# Assignment
Rewrite all of the data below, putting "Campinas" wherever "Uberlândia" appears and changing nothing else. Leave the pictures out of your answer.

(Records from a collection)
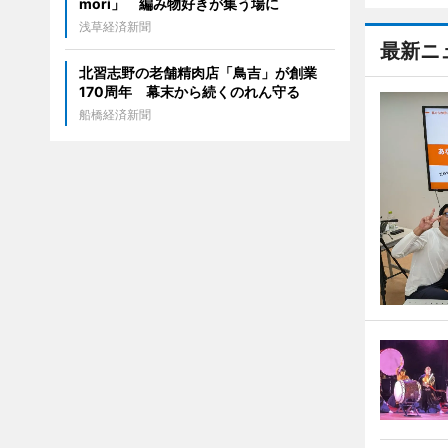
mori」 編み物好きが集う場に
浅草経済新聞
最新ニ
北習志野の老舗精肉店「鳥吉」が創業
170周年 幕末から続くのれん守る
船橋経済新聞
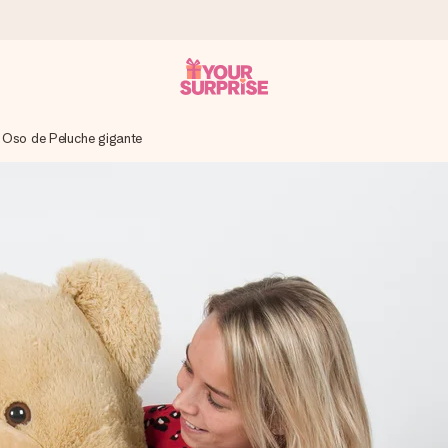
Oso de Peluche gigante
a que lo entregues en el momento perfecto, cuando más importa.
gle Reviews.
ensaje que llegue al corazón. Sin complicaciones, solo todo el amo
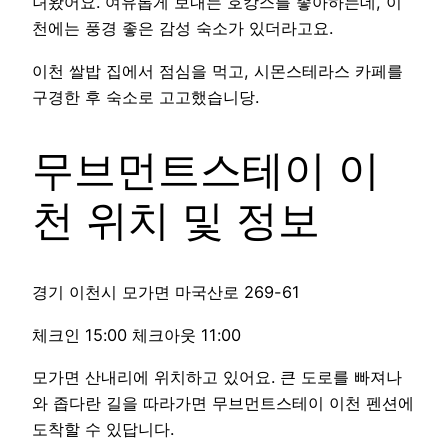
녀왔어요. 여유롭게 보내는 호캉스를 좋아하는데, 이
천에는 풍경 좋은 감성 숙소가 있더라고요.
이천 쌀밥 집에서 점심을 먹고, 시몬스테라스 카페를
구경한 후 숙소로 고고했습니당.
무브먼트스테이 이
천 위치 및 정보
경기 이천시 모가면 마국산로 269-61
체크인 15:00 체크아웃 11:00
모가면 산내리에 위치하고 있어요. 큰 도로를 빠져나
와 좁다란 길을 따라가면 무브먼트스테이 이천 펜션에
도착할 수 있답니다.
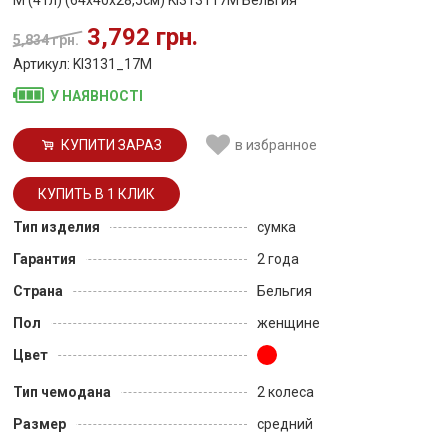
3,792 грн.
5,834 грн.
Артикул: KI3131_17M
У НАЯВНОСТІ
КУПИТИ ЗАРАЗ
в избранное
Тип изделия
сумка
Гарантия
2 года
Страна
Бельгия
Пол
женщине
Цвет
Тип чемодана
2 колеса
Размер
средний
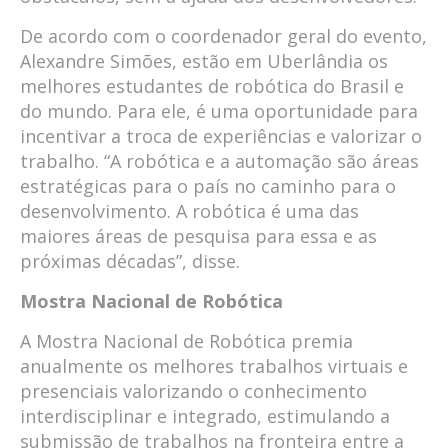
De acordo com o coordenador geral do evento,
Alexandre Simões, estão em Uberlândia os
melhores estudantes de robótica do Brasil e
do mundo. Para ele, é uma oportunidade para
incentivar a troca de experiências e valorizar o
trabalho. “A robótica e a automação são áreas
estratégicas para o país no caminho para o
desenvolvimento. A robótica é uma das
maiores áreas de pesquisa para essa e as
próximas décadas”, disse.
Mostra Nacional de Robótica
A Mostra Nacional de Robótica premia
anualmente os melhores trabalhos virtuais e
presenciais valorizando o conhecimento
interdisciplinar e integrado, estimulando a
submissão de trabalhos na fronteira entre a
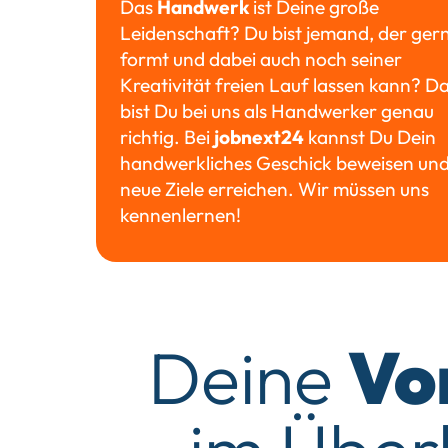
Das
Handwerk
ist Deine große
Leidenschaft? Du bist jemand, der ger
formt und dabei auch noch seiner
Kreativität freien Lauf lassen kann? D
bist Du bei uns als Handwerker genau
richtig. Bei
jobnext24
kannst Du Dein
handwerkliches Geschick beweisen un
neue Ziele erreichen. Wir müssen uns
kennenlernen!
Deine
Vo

# Completed exercise
mori」 編み物好きが集う場に
浅草経済新聞
最新ニ
北習志野の老舗精肉店「鳥吉」が創業
170周年 幕末から続くのれん守る
船橋経済新聞
Oso de Peluche gigante
a que lo entregues en el momento perfecto, cuando más importa.
gle Reviews.
ensaje que llegue al corazón. Sin complicaciones, solo todo el amo
녀왔어요. 여유롭게 보내는 호캉스를 좋아하는데, 이
천에는 풍경 좋은 감성 숙소가 있더라고요.
이천 쌀밥 집에서 점심을 먹고, 시몬스테라스 카페를
구경한 후 숙소로 고고했습니당.
무브먼트스테이 이
천 위치 및 정보
경기 이천시 모가면 마국산로 269-61
체크인 15:00 체크아웃 11:00
모가면 산내리에 위치하고 있어요. 큰 도로를 빠져나
와 좁다란 길을 따라가면 무브먼트스테이 이천 펜션에
도착할 수 있답니다.
3,792 грн.
5,834 грн.
Артикул: KI3131_17M
У НАЯВНОСТІ
КУПИТИ ЗАРАЗ
в избранное
Тип изделия
сумка
Гарантия
2 года
Страна
Бельгия
Пол
женщине
Цвет
Тип чемодана
2 колеса
Размер
средний
De acordo com o coordenador geral do evento,
Alexandre Simões, estão em Campinas os
melhores estudantes de robótica do Brasil e
do mundo. Para ele, é uma oportunidade para
incentivar a troca de experiências e valorizar o
trabalho. “A robótica e a automação são áreas
estratégicas para o país no caminho para o
desenvolvimento. A robótica é uma das
maiores áreas de pesquisa para essa e as
próximas décadas”, disse.
Mostra Nacional de Robótica
A Mostra Nacional de Robótica premia
anualmente os melhores trabalhos virtuais e
presenciais valorizando o conhecimento
interdisciplinar e integrado, estimulando a
submissão de trabalhos na fronteira entre a
Das
Handwerk
ist Deine große
Leidenschaft? Du bist jemand, der ger
formt und dabei auch noch seiner
Kreativität freien Lauf lassen kann? D
bist Du bei uns als Handwerker genau
richtig. Bei
jobnext24
kannst Du Dein
handwerkliches Geschick beweisen un
neue Ziele erreichen. Wir müssen uns
kennenlernen!
Deine
Vo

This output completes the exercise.